EXERCISE BRIEF:
In the records below, begin at the line that has "Digitized hematoxylin and" and stop after the line that has "Pathologist's review note"; quote those lines verbatim and nothing more.

DATA EXTRACTS:
=== Section Start ===

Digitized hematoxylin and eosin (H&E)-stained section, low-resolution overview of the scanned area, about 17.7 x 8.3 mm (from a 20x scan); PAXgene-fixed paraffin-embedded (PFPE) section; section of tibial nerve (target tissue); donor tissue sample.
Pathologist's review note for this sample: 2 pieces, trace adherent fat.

=== Section End ===
=== Section Start ===

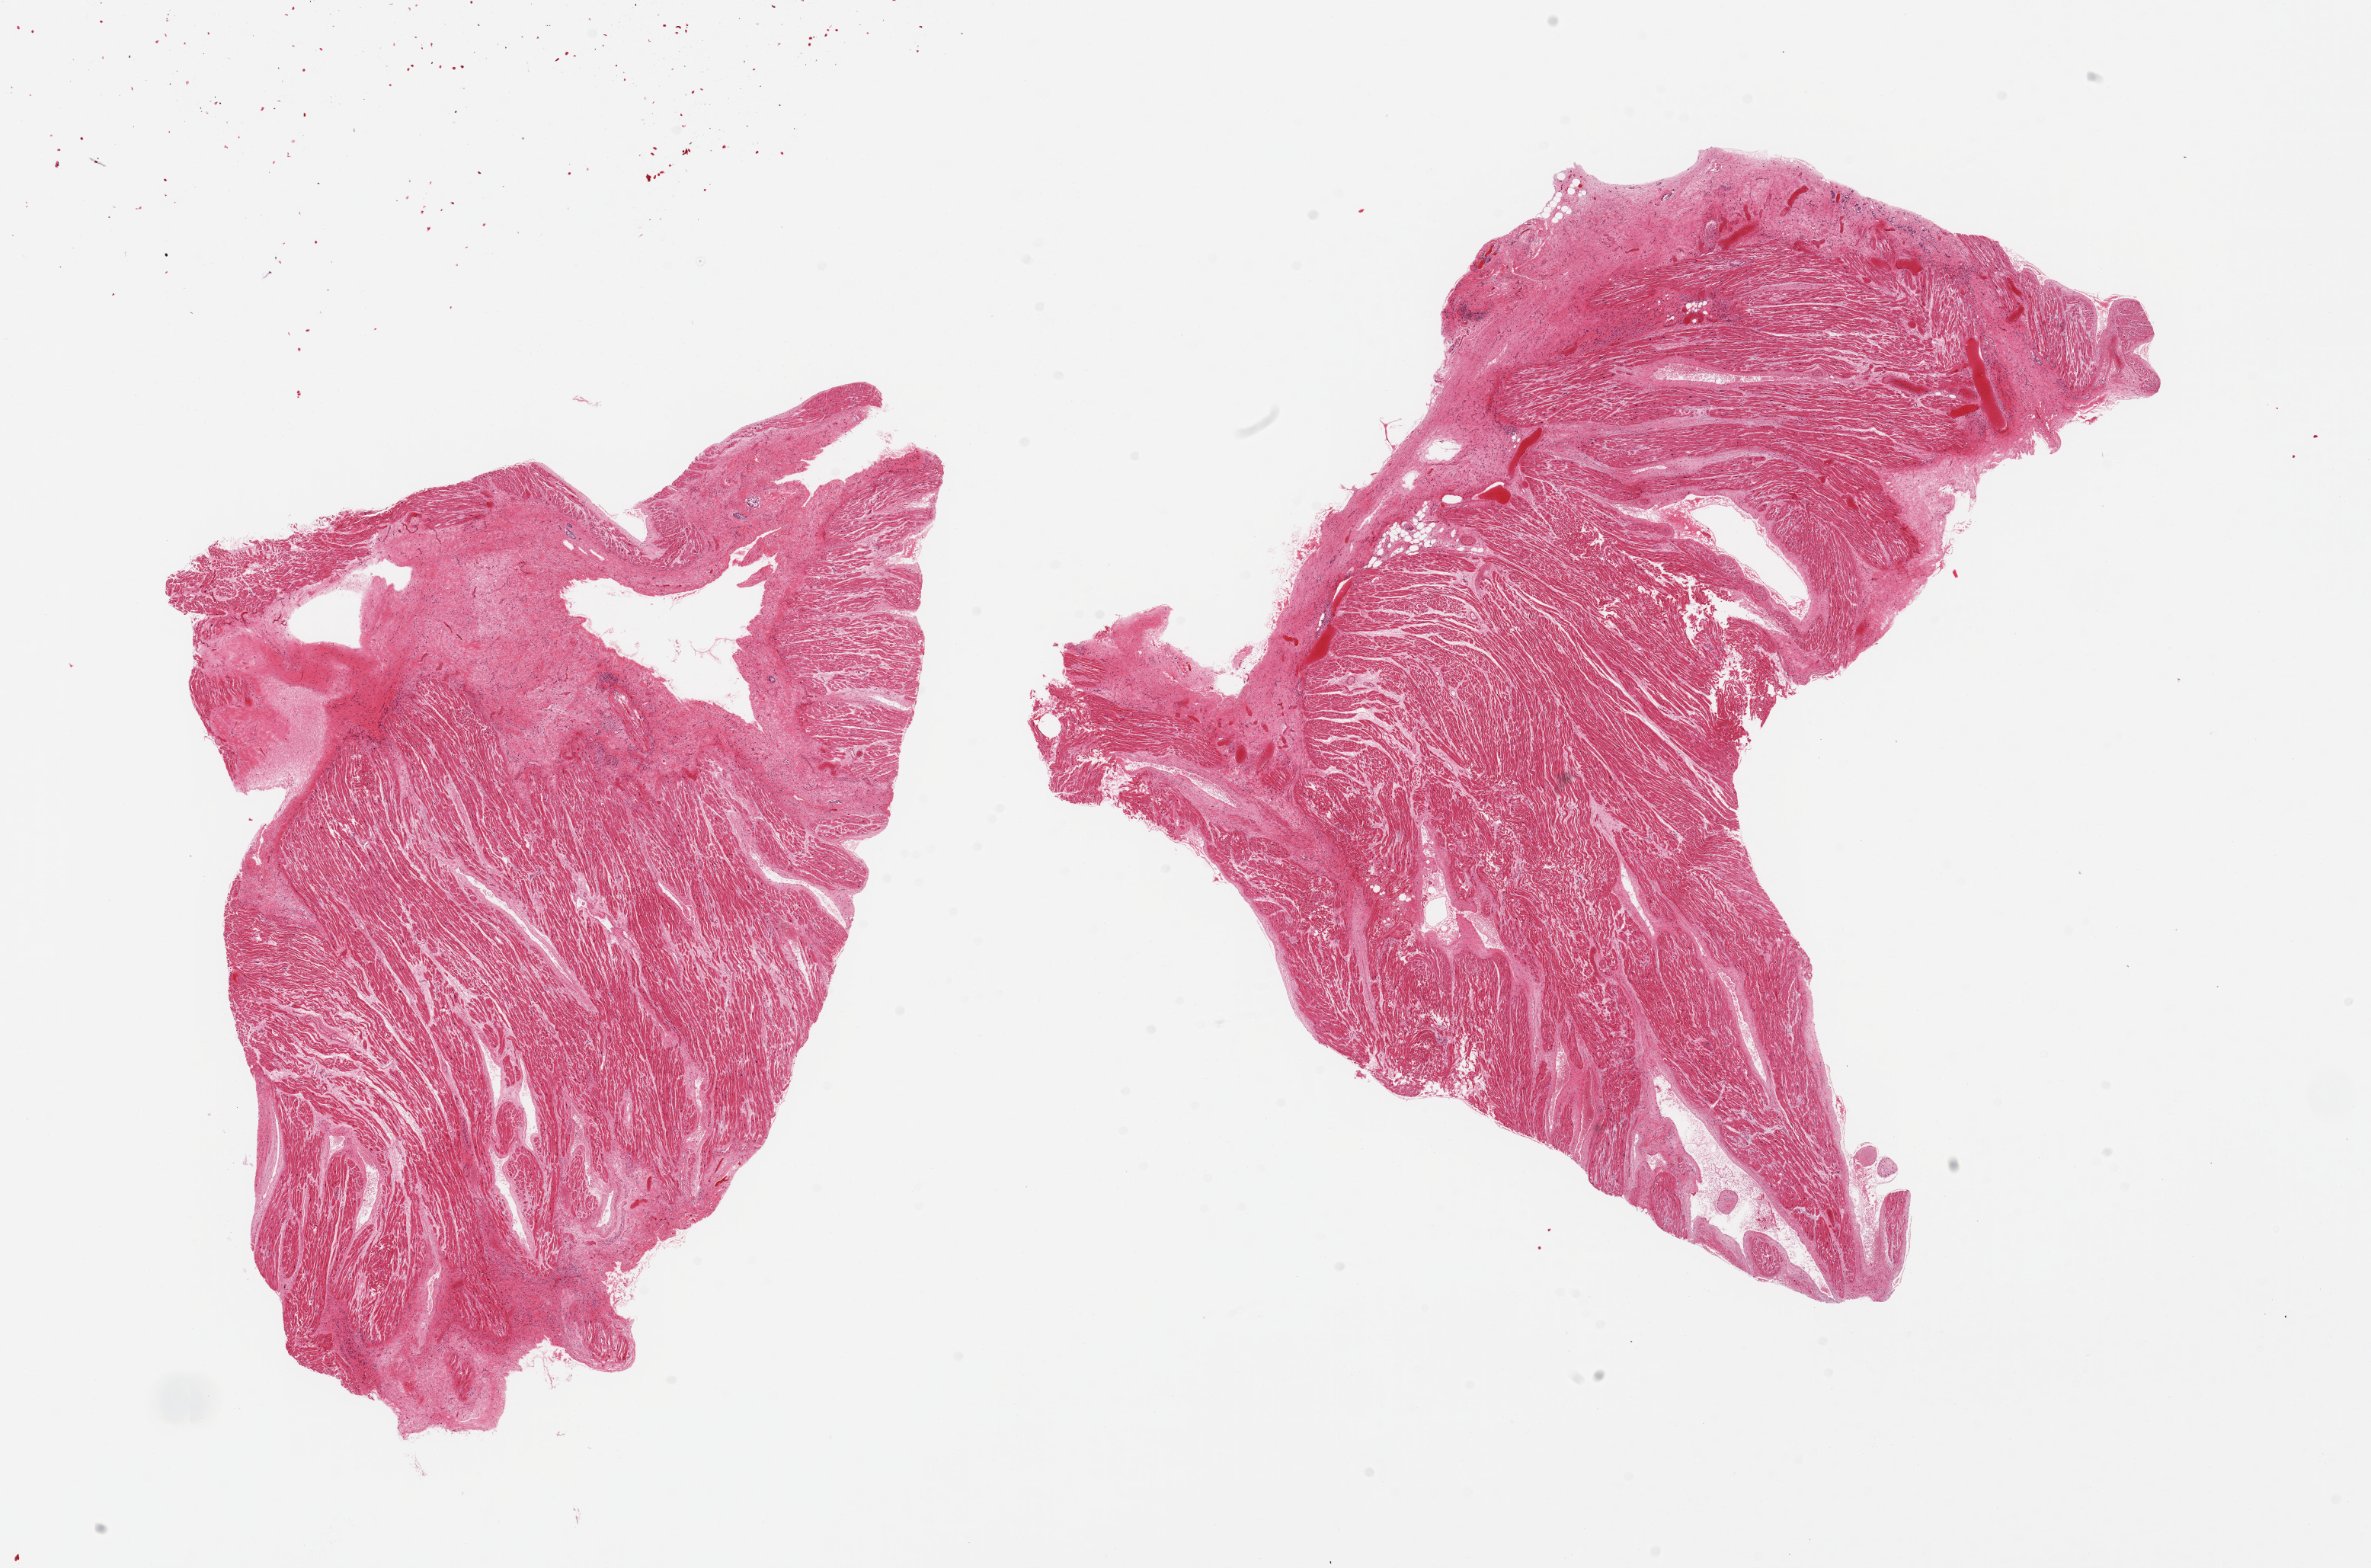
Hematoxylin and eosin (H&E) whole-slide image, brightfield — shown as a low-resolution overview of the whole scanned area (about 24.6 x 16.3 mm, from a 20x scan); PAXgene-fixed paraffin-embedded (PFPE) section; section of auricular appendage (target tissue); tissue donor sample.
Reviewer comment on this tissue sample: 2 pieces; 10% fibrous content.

=== Section End ===

TASK SOLUTION:
Digitized hematoxylin and eosin (H&E)-stained section, low-resolution overview of the scanned area, about 17.7 x 8.3 mm (from a 20x scan); PAXgene-fixed paraffin-embedded (PFPE) section; section of tibial nerve (target tissue); donor tissue sample.
Pathologist's review note for this sample: 2 pieces, trace adherent fat.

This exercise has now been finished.